» **What is being asked**
Copy the following lines word for word, starting from the top of the records and stopping after the line that contains "Huawei Tecal RH2288 V2". Include that last line.

*** Block opens ***

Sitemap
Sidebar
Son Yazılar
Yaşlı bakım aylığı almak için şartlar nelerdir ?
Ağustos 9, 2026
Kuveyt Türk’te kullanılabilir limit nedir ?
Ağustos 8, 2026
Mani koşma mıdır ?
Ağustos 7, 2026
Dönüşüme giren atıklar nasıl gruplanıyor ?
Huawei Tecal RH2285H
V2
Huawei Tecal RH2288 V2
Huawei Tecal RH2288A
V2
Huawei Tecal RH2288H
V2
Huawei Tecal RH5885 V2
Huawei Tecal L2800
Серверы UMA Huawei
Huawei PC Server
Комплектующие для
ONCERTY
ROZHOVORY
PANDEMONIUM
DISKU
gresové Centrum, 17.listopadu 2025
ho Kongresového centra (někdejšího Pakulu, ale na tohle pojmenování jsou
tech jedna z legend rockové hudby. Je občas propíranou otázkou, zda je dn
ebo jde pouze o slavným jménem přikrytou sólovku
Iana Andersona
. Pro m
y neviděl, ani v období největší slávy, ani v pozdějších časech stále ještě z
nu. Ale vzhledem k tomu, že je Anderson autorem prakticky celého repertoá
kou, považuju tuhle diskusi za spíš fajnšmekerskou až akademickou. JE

*** Block closes ***

» **Task output**
Sitemap
Sidebar
Son Yazılar
Yaşlı bakım aylığı almak için şartlar nelerdir ?
Ağustos 9, 2026
Kuveyt Türk’te kullanılabilir limit nedir ?
Ağustos 8, 2026
Mani koşma mıdır ?
Ağustos 7, 2026
Dönüşüme giren atıklar nasıl gruplanıyor ?
Huawei Tecal RH2285H
V2
Huawei Tecal RH2288 V2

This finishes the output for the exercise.